WHAT TO DO -
**a)** List the conditions that, according to the piece on the Staniford defamation ruling, the Supreme Court of Canada set for the defence of fair comment to apply.
**b)** Write out the passage in the piece on the Staniford defamation ruling from "I was delighted" up to and including "colleague, Rafe Mair.", word for word.
**c)** Continue the piece on the Staniford defamation ruling from its last sentence.

I was delighted to learn recently that my good friend and colleague, leading salmon farming critic Don Staniford, won a major victory in the BC Supreme Court over the aquaculture industry – in large part thanks to an important legal precedent established by another good friend and colleague, Rafe Mair.
According to an opinion piece by Andrew Gage of West Coast Environmental Law, it was Rafe’s landmark victory at the Supreme Court of Canada a decade ago that formed the basis of Don’s victory in a defamation case brought against him last year by Mainstream Canada (the local arm of Norwegian global aquaculture giant Cermaq). At issue was a campaign the globetrotting British activist Staniford created comparing the salmon farming industry with Big Tobacco.
In his analysis of the case and judge’s ruling in favour of Staniford, announced two weeks ago, environmental law expert Andrew Gage explains how the precedent set by Mair’s victory in an unrelated defamation suit from his days on the radio at CKNW helped get Don off the hook today:
Don won because the Supreme Court of Canada has recently expanded the “defence of fair comment” in a case known as WIC Radio Ltd. v. Simpson. That case was a defamation suit against BC’s own Rafe Mair for comments that he made comparing a speech made by Kari Simpson on homosexuality to speeches made by Hitler and U.S. segregation era politicians. The Supreme Court of Canada allowed Rafe’s appeal, and in doing so, said that individuals who express honestly held opinions – as long as they are clearly opinions and not claims of fact – cannot be found guilty of defamation. The Supreme Court says that the defence applies where:
(a) the comment must be on a matter of public interest;
(b) the comment must be based on fact;
(c) the comment, though it can include inferences of fact, must be recognisable as comment;
(d) the comment must satisfy the following objective test: could any [person] honestly express that opinion on the proved facts?

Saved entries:

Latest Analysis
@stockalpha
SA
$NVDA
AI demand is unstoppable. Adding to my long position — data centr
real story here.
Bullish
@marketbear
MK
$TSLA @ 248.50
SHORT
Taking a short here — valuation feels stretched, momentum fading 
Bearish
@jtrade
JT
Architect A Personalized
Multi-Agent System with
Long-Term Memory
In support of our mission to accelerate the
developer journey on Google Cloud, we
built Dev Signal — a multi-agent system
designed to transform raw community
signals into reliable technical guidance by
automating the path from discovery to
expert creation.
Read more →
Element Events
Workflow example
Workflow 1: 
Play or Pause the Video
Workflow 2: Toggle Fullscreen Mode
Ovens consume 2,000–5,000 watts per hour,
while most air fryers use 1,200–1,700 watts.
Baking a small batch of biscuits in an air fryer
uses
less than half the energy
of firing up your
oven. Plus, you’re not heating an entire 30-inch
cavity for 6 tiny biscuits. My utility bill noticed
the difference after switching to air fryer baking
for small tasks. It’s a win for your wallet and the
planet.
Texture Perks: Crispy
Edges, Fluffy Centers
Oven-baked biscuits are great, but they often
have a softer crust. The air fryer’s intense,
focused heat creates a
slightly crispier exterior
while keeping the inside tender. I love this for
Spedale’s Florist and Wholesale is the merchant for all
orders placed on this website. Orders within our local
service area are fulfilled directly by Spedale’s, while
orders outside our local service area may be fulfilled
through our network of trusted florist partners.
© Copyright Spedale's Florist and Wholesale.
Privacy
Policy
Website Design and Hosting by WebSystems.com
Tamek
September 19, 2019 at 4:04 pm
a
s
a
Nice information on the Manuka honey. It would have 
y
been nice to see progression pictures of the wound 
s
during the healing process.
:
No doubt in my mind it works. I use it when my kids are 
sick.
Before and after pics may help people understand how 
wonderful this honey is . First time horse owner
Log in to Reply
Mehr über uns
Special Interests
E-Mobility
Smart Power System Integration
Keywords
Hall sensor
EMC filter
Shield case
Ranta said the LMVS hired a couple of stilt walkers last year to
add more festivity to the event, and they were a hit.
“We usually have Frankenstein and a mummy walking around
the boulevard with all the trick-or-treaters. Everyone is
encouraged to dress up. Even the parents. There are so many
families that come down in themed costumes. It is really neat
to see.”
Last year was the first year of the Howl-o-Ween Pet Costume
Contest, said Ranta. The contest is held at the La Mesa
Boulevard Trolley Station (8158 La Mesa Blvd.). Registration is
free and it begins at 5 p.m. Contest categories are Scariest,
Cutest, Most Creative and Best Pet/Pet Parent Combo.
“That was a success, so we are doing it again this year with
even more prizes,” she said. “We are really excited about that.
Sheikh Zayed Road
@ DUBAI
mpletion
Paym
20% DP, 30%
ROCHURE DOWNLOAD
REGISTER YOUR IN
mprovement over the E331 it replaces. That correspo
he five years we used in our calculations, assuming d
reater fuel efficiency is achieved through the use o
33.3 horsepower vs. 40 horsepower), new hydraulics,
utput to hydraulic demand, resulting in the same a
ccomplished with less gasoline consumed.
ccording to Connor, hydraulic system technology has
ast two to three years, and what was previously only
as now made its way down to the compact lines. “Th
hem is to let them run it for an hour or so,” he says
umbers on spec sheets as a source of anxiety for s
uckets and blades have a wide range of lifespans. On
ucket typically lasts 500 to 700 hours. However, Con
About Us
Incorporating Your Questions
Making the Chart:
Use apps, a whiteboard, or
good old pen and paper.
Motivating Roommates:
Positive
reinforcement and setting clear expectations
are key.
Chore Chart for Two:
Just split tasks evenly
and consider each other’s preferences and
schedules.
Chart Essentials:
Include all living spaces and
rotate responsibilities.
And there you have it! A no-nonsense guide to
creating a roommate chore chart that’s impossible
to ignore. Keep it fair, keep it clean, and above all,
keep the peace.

ANSWERS TO EACH TASK -
**a)**
- The comment must be on a matter of public interest.
- The comment must be based on fact.
- The comment, though it can include inferences of fact, must be recognizable as comment.
- The comment must satisfy an objective test: could any person honestly express that opinion on the proved facts?

**b)**
I was delighted to learn recently that my good friend and colleague, leading salmon farming critic Don Staniford, won a major victory in the BC Supreme Court over the aquaculture industry – in large part thanks to an important legal precedent established by another good friend and colleague, Rafe Mair.

**c)**
(e) even though the comment satisfies the objective test the defence can be defeated if the plaintiff proves that the defendant was [subjectively] actuated by express malice.
Don’s case is the first defamation case that we’re aware of involving defamation by an environmental activist since the Supreme Court’s decision in WIC Radio, and Adair J. found that Don’s cigarette packages satisfied all of these criteria. In doing so, she made a couple of findings which will protect environmentalists and others seeking to comment on high profile public issues.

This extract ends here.